Johnson led three teams to second-place finishes in his seven full seasons as head coach.
His teams always battled for section/region supremacy. In his final six full seasons, he guided the Longhorns to two section crowns — 2015 and 2016.
He’s departing as the leader of the PHS softball program and plans to retire as a Farmers Insurance agent soon.
“I’ve had the agency for 19 years,” Johnson said. “My oldest daughter who’s been working with me for 10 years is taking it over.
“I’ve been coaching for 25 years, the majority of that at the travel ball level,” he said. “My wife, Jeri, and I are going to do some traveling. Because of that, I just cannot make the commitment that is required to keep the program at the high level that it is.
“I just can’t devote the time needed and I’ve never been interested in being a February 1st to May 1st coach. To keep the program competing at the high level, you’ve got to invest in it year round. And I just don’t have the time. I need to spend it with my wife and do some other things.”
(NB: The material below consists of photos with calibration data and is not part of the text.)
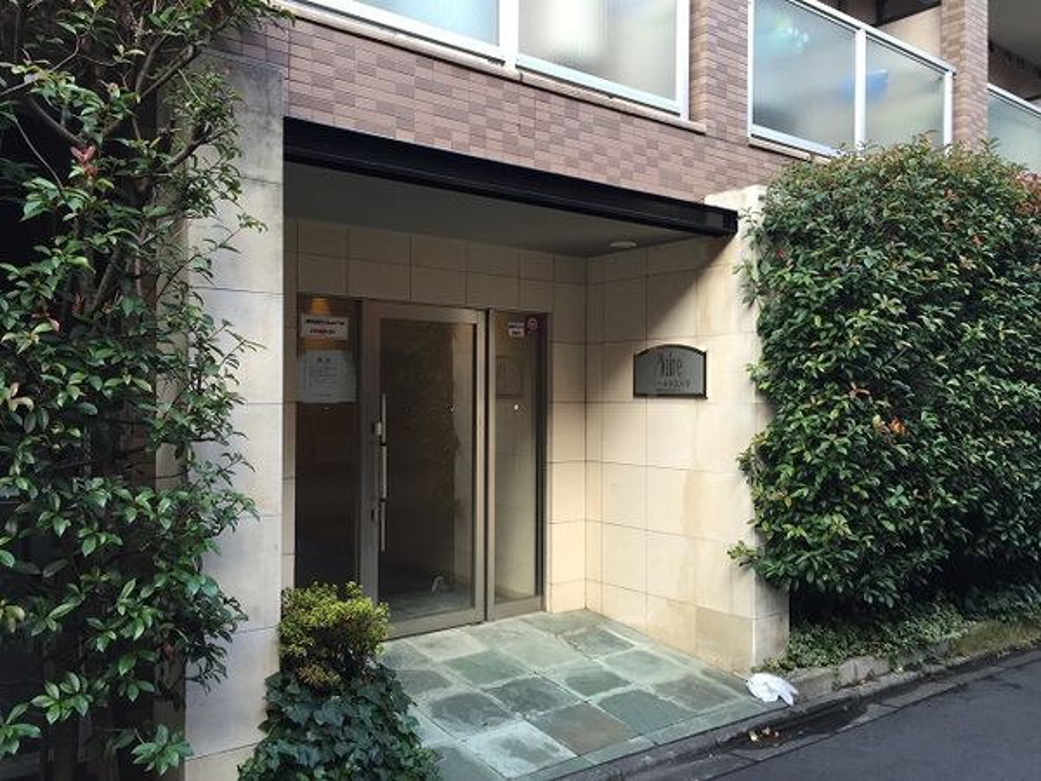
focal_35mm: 29
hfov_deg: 61.7
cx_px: 520
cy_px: 390
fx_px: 872
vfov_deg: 48.2
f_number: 2.2
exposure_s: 1/120
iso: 50
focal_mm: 4.15
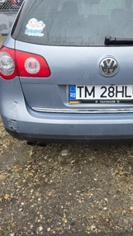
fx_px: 219
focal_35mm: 35
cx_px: 93
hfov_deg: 33.3
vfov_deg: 56.1
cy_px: 92
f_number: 1.7
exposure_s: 1/182
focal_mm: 6.3
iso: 80
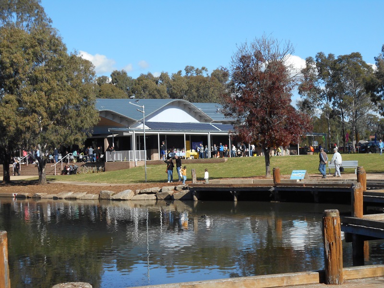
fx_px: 732
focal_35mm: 66
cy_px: 144
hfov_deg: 29.4
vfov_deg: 22.3
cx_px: 192
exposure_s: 1/1000
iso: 200
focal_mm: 11.6
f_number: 5.3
Payson’s softball program has been one of the most successful of any PHS program in terms of winning games and getting deep into the state tournament over the last 15 years.
The Longhorns reached the playoffs in all seven of Johnson’s full seasons as head coach.
“I look at it as a very strong accomplishment,” he said. “The consistency over the seven years is probably something we can take pride in. The last seven years, the lowest we finished in the power rankings was ninth and were were first in the state several times and at least in the top four or five several times.”
He sent several players on to play college softball, some for Division I programs. Several years ago, he incorporated a wristband system for calling plays, which has cut down on missed calls.
He said the success wasn’t all him.
“You’re silly if you think you can do everything by yourself,” he said. “I’ve had a bunch of great assistants but it’s not just the assistants, it’s the parents, too. The parents did a better job of fundraising than I did coaching. It took everybody.”
That includes community support from businesses, which have helped improve the softball complex since Johnson took over.
“It’s the old adage, leave the campsite better than you found it.”